Johnny Unitas appears as a commentator with Bob Crane (in his last feature film appearance) supplying the play-by-play during the football broadcasts. Dick Enberg did the play-by-play for the local games.
Gus would be the final feature film for Bob Crane as well as the last film in the promising, yet short career of then 20-year-old Grimes, who retired from acting (except for a single television role in 1983) after this film. This was also the final film appearance of Virginia O'Brien.
Roger Ebert gave the film two stars out of four and wrote, "Two different kinds of movies have been coming out of the Walt Disney organization in the last few years: Inventive, entertaining fantasies like Escape to Witch Mountain and The Island at the Top of the World, and dreary retreads of tired old Disney formulas. 'Gus,' alas, is in the retread category."[2] Richard Eder of The New York Times called it "a decently average Disney film, with a few funny parts and other parts where you would agree to smile if you could. Where the movie tries the hardest, it fails the most, as in a terribly long and trite comedy sequence in a supermarket."[3] Joseph McBride of Variety called it "a pleasant family comedy" that "has the amiable spirit of a tall tale or kiddie story book, and while the plot mechanics are largely predictable, the cast keeps the ball in the air over the 96-minute running time."[4] Linda Gross of the Los Angeles Times described it as "a funny and loveable, though familiar Disney live-action fantasy film for football families."[5] Gary Arnold of The Washington Post found the film's pace "sluggish" and added, "After a while it becomes impossible to share the kids' glee in the sort of pratfall you can see coming 10 seconds in advance." He conceded, however, that "there's no point in denying or fighting the kick children get out of even mediocre slapstick."[6]

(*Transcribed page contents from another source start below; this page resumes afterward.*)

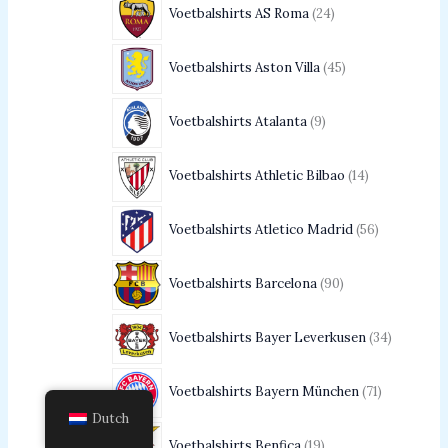
Voetbalshirts AS Roma
24
Voetbalshirts Aston Villa
45
Voetbalshirts Atalanta
9
Voetbalshirts Athletic Bilbao
14
Voetbalshirts Atletico Madrid
56
Voetbalshirts Barcelona
90
Voetbalshirts Bayer Leverkusen
34
Voetbalshirts Bayern München
71
Dutch
Voetbalshirts Benfica
19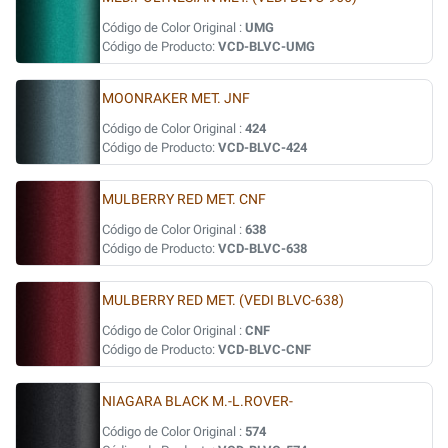
Código de Color Original :
UMG
Código de Producto:
VCD-BLVC-UMG
MOONRAKER MET. JNF
Código de Color Original :
424
Código de Producto:
VCD-BLVC-424
MULBERRY RED MET. CNF
Código de Color Original :
638
Código de Producto:
VCD-BLVC-638
MULBERRY RED MET. (VEDI BLVC-638)
Código de Color Original :
CNF
Código de Producto:
VCD-BLVC-CNF
NIAGARA BLACK M.-L.ROVER-
Código de Color Original :
574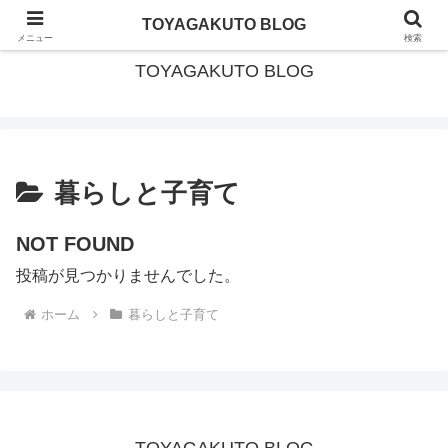
北海道・美深町移住 × ガイド暮らし
TOYAGAKUTO BLOG
メニュー
検索
TOYAGAKUTO BLOG
暮らしと子育て
NOT FOUND
投稿が見つかりませんでした。
ホーム
暮らしと子育て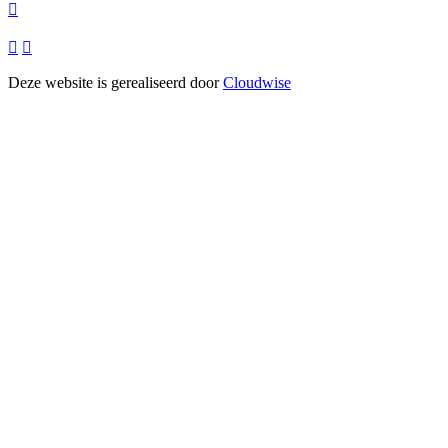



Deze website is gerealiseerd door
Cloudwise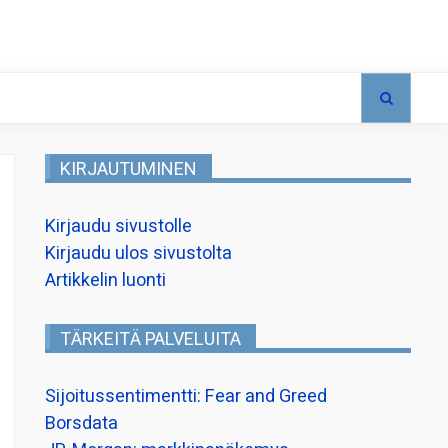
KIRJAUTUMINEN
Kirjaudu sivustolle
Kirjaudu ulos sivustolta
Artikkelin luonti
TÄRKEITÄ PALVELUITA
Sijoitussentimentti: Fear and Greed
Borsdata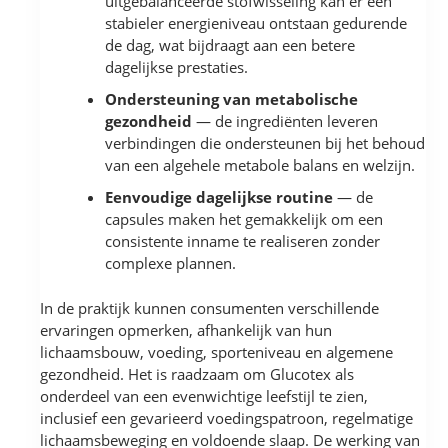
uitgebalanceerde stofwisseling kan er een
stabieler energieniveau ontstaan gedurende
de dag, wat bijdraagt aan een betere
dagelijkse prestaties.
Ondersteuning van metabolische
gezondheid
— de ingrediënten leveren
verbindingen die ondersteunen bij het behoud
van een algehele metabole balans en welzijn.
Eenvoudige dagelijkse routine
— de
capsules maken het gemakkelijk om een
consistente inname te realiseren zonder
complexe plannen.
In de praktijk kunnen consumenten verschillende
ervaringen opmerken, afhankelijk van hun
lichaamsbouw, voeding, sporteniveau en algemene
gezondheid. Het is raadzaam om Glucotex als
onderdeel van een evenwichtige leefstijl te zien,
inclusief een gevarieerd voedingspatroon, regelmatige
lichaamsbeweging en voldoende slaap. De werking van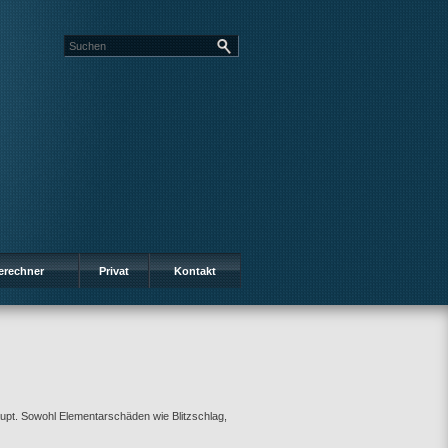
erechner
Privat
Kontakt
upt. Sowohl Elementarschäden wie Blitzschlag,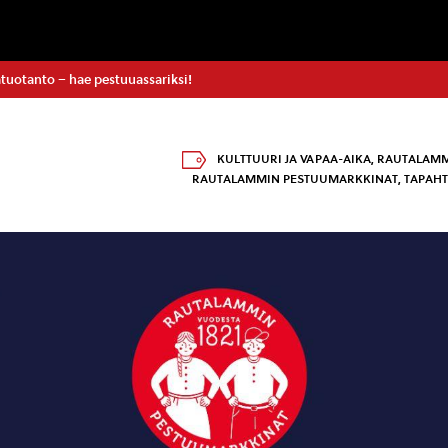
uotanto – hae pestuuassariksi!
KULTTUURI JA VAPAA-AIKA
,
RAUTALAMM
RAUTALAMMIN PESTUUMARKKINAT
,
TAPAH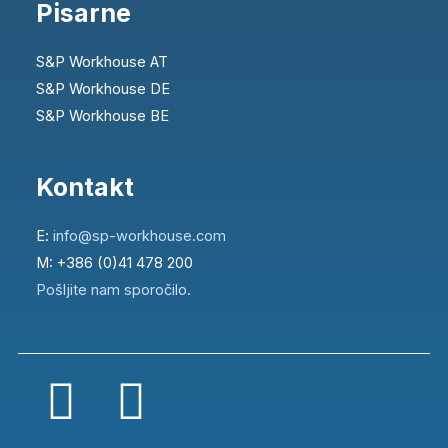
Pisarne
S&P Workhouse AT
S&P Workhouse DE
S&P Workhouse BE
Kontakt
E:
info@sp-workhouse.com
M: +386 (0)41 478 200
Pošljite nam sporočilo.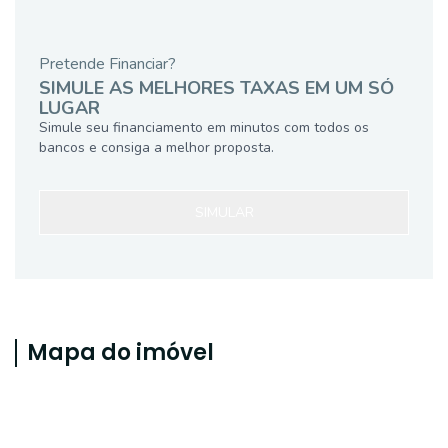
Pretende Financiar?
SIMULE AS MELHORES TAXAS EM UM SÓ
LUGAR
Simule seu financiamento em minutos com todos os
bancos e consiga a melhor proposta.
SIMULAR
Mapa do imóvel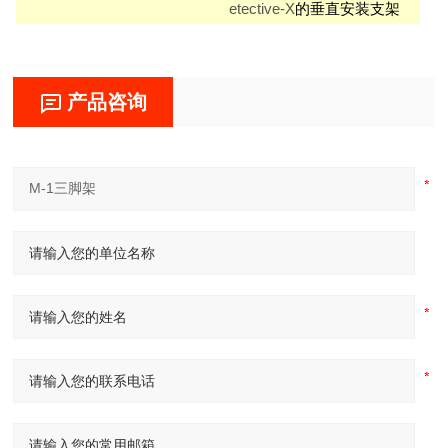
etective-X
的垂直安装支架
产品咨询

In Herbie Goes Bananas (1980), a partygoer wearing an Atoms jersey is briefly seen during a masquerade ball scene.
The 1997 Love Bug repurposes character name "Hank Cooper" for the mechanic (Bruce Campbell) who meets Herbie.

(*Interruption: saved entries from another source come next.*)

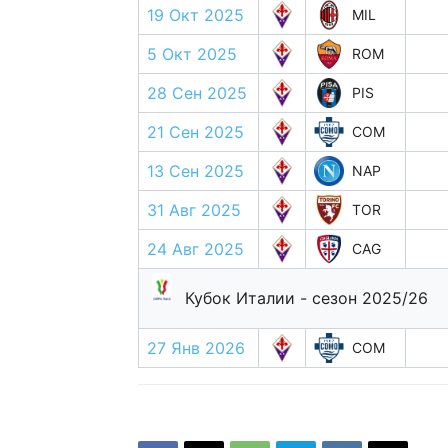
19 Окт 2025
MIL
5 Окт 2025
ROM
28 Сен 2025
PIS
21 Сен 2025
COM
13 Сен 2025
NAP
31 Авг 2025
TOR
24 Авг 2025
CAG
Кубок Италии - сезон 2025/26
27 Янв 2026
COM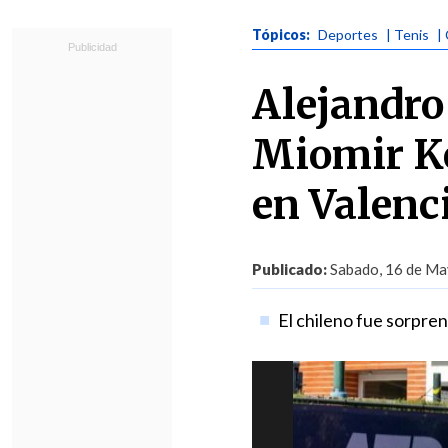
Tópicos:
Deportes
| Tenis
|
Alejandro
Miomir Ke
en Valenc
Publicado:
Sabado, 16 de Ma
El chileno fue sorpren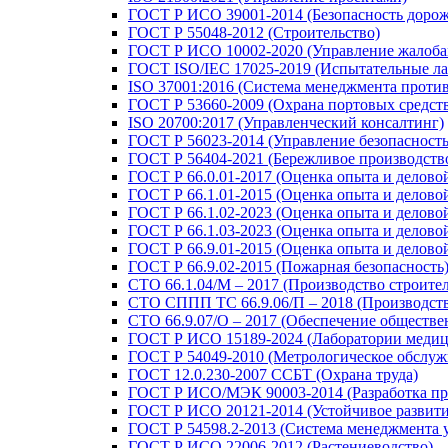
ГОСТ Р ИСО 39001-2014 (Безопасность доро
ГОСТ Р 55048-2012 (Строительство)
ГОСТ Р ИСО 10002-2020 (Управление жалоба
ГОСТ ISO/IEC 17025-2019 (Испытательные ла
ISO 37001:2016 (Система менеджмента проти
ГОСТ Р 53660-2009 (Охрана портовых средст
ISO 20700:2017 (Управленческий консалтинг)
ГОСТ Р 56023-2014 (Управление безопасность
ГОСТ Р 56404-2021 (Бережливое производств
ГОСТ Р 66.0.01-2017 (Оценка опыта и делово
ГОСТ Р 66.1.01-2015 (Оценка опыта и делово
ГОСТ Р 66.1.02-2023 (Оценка опыта и делов
ГОСТ Р 66.1.03-2023 (Оценка опыта и делово
ГОСТ Р 66.9.01-2015 (Оценка опыта и делово
ГОСТ Р 66.9.02-2015 (Пожарная безопасность
СТО 66.1.04/М – 2017 (Производство строите
СТО СППП ТС 66.9.06/П – 2018 (Производств
СТО 66.9.07/О – 2017 (Обеспечение обществе
ГОСТ Р ИСО 15189-2024 (Лаборатории медиц
ГОСТ Р 54049-2010 (Метрологическое обслуж
ГОСТ 12.0.230-2007 ССБТ (Охрана труда)
ГОСТ Р ИСО/МЭК 90003-2014 (Разработка пр
ГОСТ Р ИСО 20121-2014 (Устойчивое развити
ГОСТ Р 54598.2-2013 (Система менеджмента 
ГОСТ Р ИСО 22006-2012 (Растениеводство)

Gus can be summoned as a mount in the video games Disney Infinity 2.0 (2014) and Disney Infinity 3.0 (2015) via power disc. In gameplay Gus kicks footballs as his attack.
Bill Maher invoked the film during the October 9, 2020 episode of HBO political talk show Real Time with Bill Maher, warning that Donald Trump would attempt to "Gus" the 2020 United States presidential election by exploiting a lack of written laws against certain behaviors.[7]